_INSTRUÇÕES_.
(1) Que organizações internacionais a recomendação sobre conflitos de interesses indica como autoras de orientações que merecem acolhimento?
(2) Prossiga o texto sobre conflitos de interesses no setor público a partir da última frase apresentada.

_TEXTO DO DOCUMENTO_.
Recomendação do CPC, de 7 de novembro de 2012
Objeto: Gestão de conflitos de interesses no setor público Considerando:
Ser a matéria dos conflitos de interesses de fundamental importância nas relações entre os cidadãos e as entidades públicas;
Ser a adequada gestão de conflitos de interesses imprescindível para uma cultura de integridade e transparência, com todos os benefícios daí resultantes para a gestão pública;
Merecerem acolhimento as orientações e recomendações de Organizações Internacionais como a ONU, a OCDE e o GRECO do Conselho da Europa;
Lembrar a Recomendação do CPC, de 1 de julho de 2009, relativa aos Planos de prevenção de riscos de corrupção e infrações conexas;
O Conselho de Prevenção da Corrupção (CPC), em reunião de 7 de novembro de 2012, aprova a seguinte Recomendação:
1 - As entidades de natureza pública, ainda que constituídas ou regidas pelo direito privado, devem dispor de mecanismos de acompanhamento e de gestão de conflitos de interesses, devidamente publicitados, que incluam também o período que sucede ao exercício de funções públicas, com indicação das consequências legais;
2 - A fim de facilitar o cumprimento desta Recomendação, é aprovado o texto de referência em anexo sob o título Conflitos de Interesses no Setor Público, que desta faz parte integrante;
3 - Todas as entidades destinatárias da presente Recomendação devem incluir nos seus relatórios sobre a execução dos planos de prevenção de riscos uma referência sobre a gestão de conflitos de interesses.
7 de novembro de 2012. - O Conselheiro Presidente do TC e do CPC, Guilherme d'Oliveira Martins. - O Diretor-Geral do TC/Secretário-Geral, José F. F. Tavares. - O Inspetor-Geral de Finanças, José Maria Leite Martins. - A Secretária-Geral do Ministério da Economia e do Emprego, Maria Ermelinda Carrachás. - O Procurador-Geral-Adjunto, Manuel Pereira Augusto de Matos. - O Advogado, João Loff Barreto. - O Economista, João Amaral Tomaz.
Conflitos de interesses no setor público
(Recomendação do CPC, de 7 de novembro de 2012) Sumário:
1 - Introdução - enquadramento e noção de conflito de interesses 2 - Quadro legal 3 - A prevenção de conflitos de interesses - Linhas orientadoras de gestão
Referências bibliográficas sobre conflitos de interesses
1 - Introdução - enquadramento e noções de conflitos de interesses A questão dos conflitos de interesses no setor público, a par da problemática da corrupção, com a qual apresenta uma relação direta, tem vindo a assumir um lugar de destaque em Portugal e na Comunidade Internacional.

Entradas de dados guardadas:
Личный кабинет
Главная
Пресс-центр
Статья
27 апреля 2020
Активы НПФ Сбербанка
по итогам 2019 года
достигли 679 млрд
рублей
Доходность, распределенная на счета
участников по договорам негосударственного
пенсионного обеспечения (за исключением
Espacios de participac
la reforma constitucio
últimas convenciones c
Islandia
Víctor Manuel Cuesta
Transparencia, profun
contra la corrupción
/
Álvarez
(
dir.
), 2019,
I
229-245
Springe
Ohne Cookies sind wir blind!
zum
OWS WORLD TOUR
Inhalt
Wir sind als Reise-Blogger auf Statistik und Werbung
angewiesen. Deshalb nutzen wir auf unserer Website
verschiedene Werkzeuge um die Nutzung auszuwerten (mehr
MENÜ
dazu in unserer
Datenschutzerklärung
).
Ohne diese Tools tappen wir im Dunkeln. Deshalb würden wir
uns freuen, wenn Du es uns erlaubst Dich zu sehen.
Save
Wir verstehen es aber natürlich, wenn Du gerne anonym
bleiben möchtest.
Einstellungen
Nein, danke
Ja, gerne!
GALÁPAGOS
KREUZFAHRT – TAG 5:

==

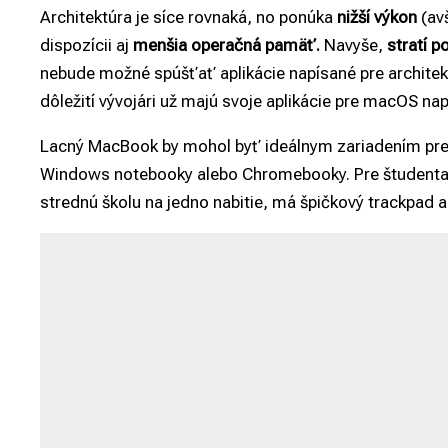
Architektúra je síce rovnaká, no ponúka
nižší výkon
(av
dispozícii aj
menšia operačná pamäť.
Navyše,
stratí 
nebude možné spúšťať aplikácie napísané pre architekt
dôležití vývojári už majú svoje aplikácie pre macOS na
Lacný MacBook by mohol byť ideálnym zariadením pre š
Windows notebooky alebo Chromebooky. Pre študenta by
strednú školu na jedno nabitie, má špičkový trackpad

_RESPOSTAS_.
(1) A ONU, a OCDE e o GRECO do Conselho da Europa.

(2)
Na linha das noções que têm sido apresentadas pelos principais organismos internacionais, como a ONU, a OCDE e o GRECO (Conselho da Europa), o conflito de interesses no setor público pode ser definido como qualquer situação em que um agente público, por força do exercício das suas funções, ou por causa delas, tenha de tomar decisões ou tenha contacto com procedimentos administrativos de qualquer natureza, que possam afetar, ou em que possam estar em causa, interesses particulares seus ou de terceiros e que por essa via prejudiquem ou possam prejudicar a isenção e o rigor das decisões administrativas que tenham de ser tomadas, ou que possam suscitar a mera dúvida sobre a isenção e o rigor que são devidos ao exercício de funções públicas.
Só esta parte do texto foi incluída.